§ **Text segment**
++++++++++++++++++++

Robertson v. Rentz

71 Minn. 489 | Minn. | 1898

START, O. J.

On and prior to August 19, 1892, and until the making of an *490assignment in insolvency, as hereinafter stated, the defendants Austin F. Kelley and Louis E. Kelley, as partners, under the firm name of A. F. & L. E. Kelley, were engaged in the city of Minneapolis in the business of placing and dealing in real-estate mortgage loans, and had made various loans on such security for the plaintiff’s intestate, Charles J. Lawton, a resident of the state of Vermont.

.Prior to the day named, the firm had in its hands, for the purpose of so loaning, the sum of $1,000, received from and belonging to Lawton, under instructions that it should be placed in first mortgage loans, with the title perfect in the mortgagor. The firm deposited this money, so to be loaned, to their own credit, in bank, mingled with their own and other funds, and paid it out in the usual course of business for their own benefit, and it cannot be traced. No specific instructions were ever given by Lawton to A. F. & L. E. Kelley to loan the $1,000 upon the specific land described in the complaint in this action, but they caused the defendants William Rentz and his wife, Louisa J., to make their promissory note to Lawton for $1,000, dated August 19, 1892, due in three years, with interest payable annually at the rate of seven per cent, per annum, and to execute a mortgage to him on the premises described in the complaint to secure such note. The mortgagors never received any part of the $1,000.

The mortgage was duly recorded in the office of the register of deeds of the proper county on August 27, 1892, and thereafter the Kelleys sent it with the note to Lawton, and then represented to him that the mortgage was a first mortgage on the land therein described, which was owned by Rentz, and that the title was perfect in him. Lawton believed the representations, relied thereon, and, induced thereby, accepted the note and mortgage as an investment for the $1,000, and had no notice that Rentz was not the owner of the land, or that neither of the Kelleys had any interest therein until shortly before the commencement of this action. In fact neither Rentz nor his wife, as the Kelleys knew, ever owned the land, or ever had any interest therein.

Austin F. Kelley, however, acquired the title to the premises on September 8, 1894, and not before, and the legal title thereto, *491from this date until he made his deed of assignment in insolvency, stood in his name of record in the office of the register of deeds of the county in which the premises are situated. None of the creditors of Austin F. Kelley ever had any notice or knowledge in fact of the mortgage in question, or of any claim by Lawton, or any lien on or interest in the premises therein described. The firm of A. F. & L. E. Kelley, after the making of the mortgage, and up to the time of their assignment, continued to act for Lawton as his agents in the general care of the mortgage, and themselves paid the interest thereon, until default was made, January 1, 1896. No part of the principal of the mortgage has ever been paid.

++++++++++++++++++++

§ **Job A**
Answer these from the Robertson v. Rentz opinion:
(i) At what rate, and how often, was interest payable on the note?
(ii) On what date was the mortgage recorded?
(iii) On what date did Austin F. Kelley acquire title to the premises?
§ **Job B**
Write the next part of the Robertson v. Rentz opinion, beginning after its last sentence.

++++++++++++++++++++

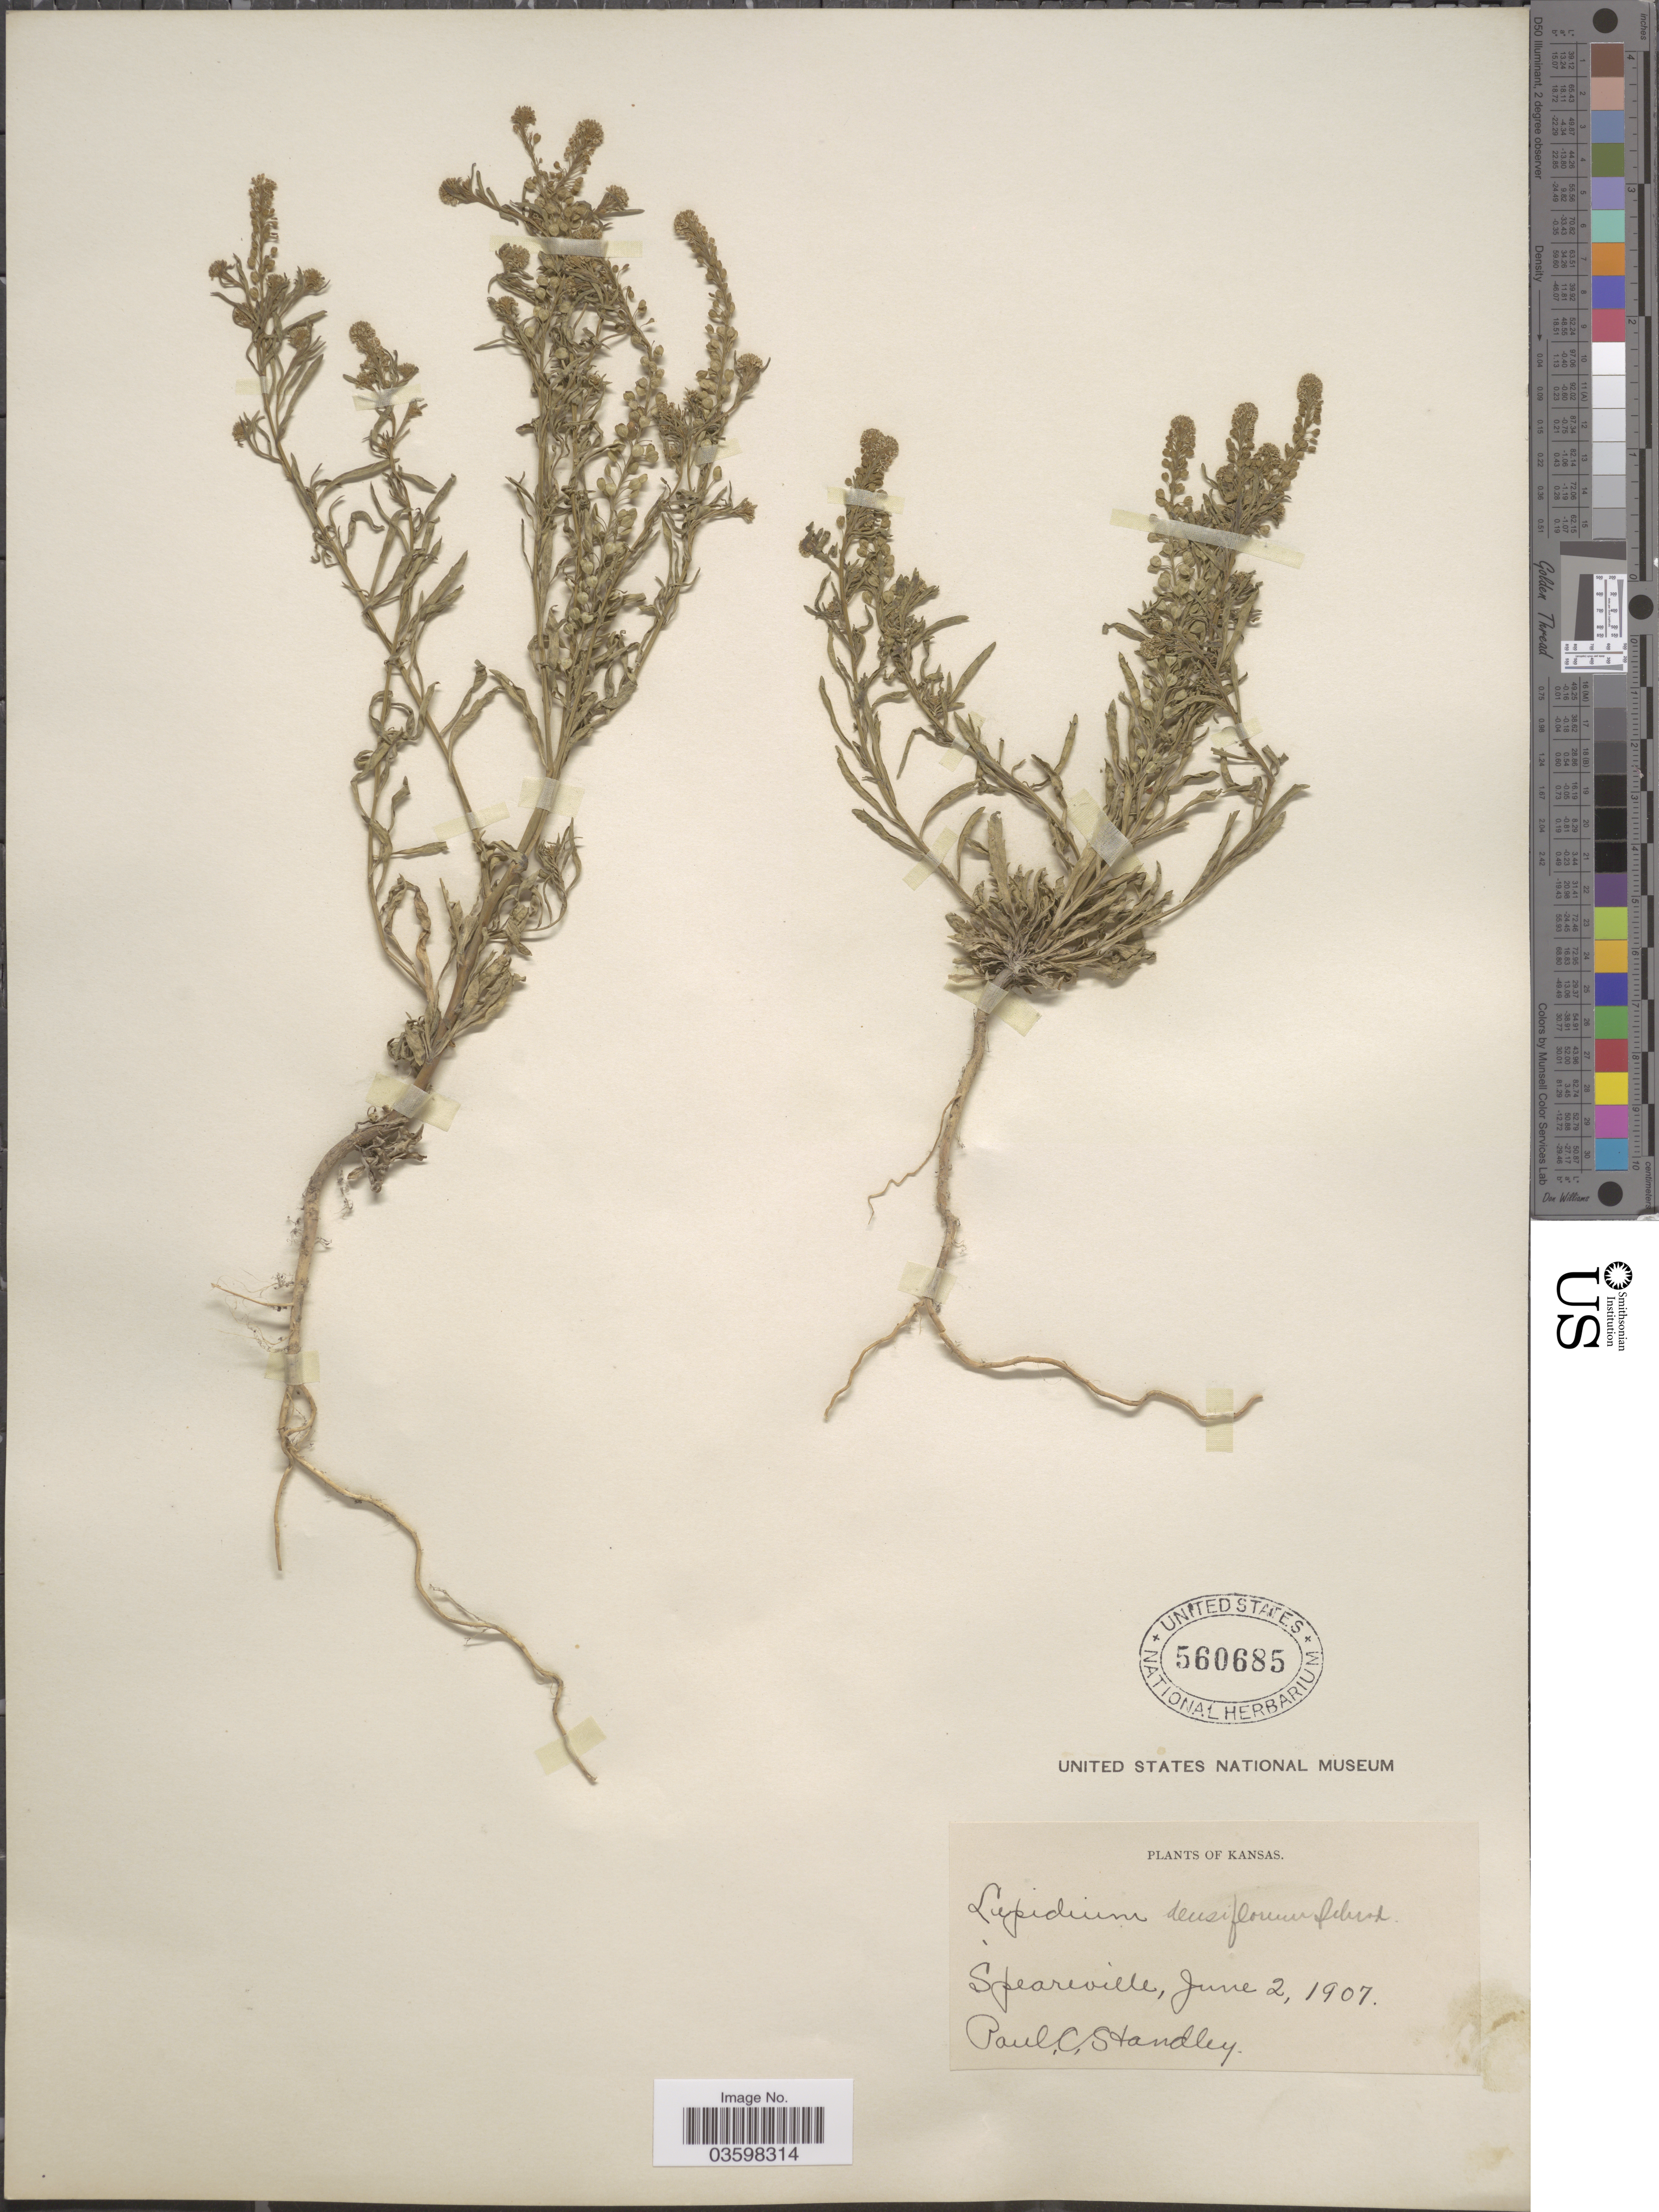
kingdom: Plantae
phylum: Tracheophyta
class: Magnoliopsida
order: Brassicales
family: Brassicaceae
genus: Lepidium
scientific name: Lepidium densiflorum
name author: Schrad.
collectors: P. C. Standley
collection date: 1907-06-02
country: United States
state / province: Kansas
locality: Spearville.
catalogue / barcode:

++++++++++++++++++++

§ **Final result A**
(i) Seven per cent per annum, payable annually
(ii) August 27, 1892
(iii) September 8, 1894

§ **Final result B**
On September 12, 1896, the firm of A. F. & L. E. Kelley, and Austin F. Kelley and Louis E. Kelley as individuals, duly executed a deed of assignment of all of their unexempt property for the benefit of their creditors under the insolvency laws of the state to the defendants Charles M. Hanson and Albert C. Cobb, who accepted the trust, and duly qualified. Such deed was duly filed and a certified copy thereof duly recorded in the office of the register of deeds of the proper county on September 17, 1896. Austin F. Kelley and Louis E. Kelley, as a firm and as individuals, for more than one year before their assignment, continuously were, and now are, indebted to divers persons in an amount exceeding $700,000, and a large number of the creditors of Austin F. have proved their claims in the insolvency proceedings.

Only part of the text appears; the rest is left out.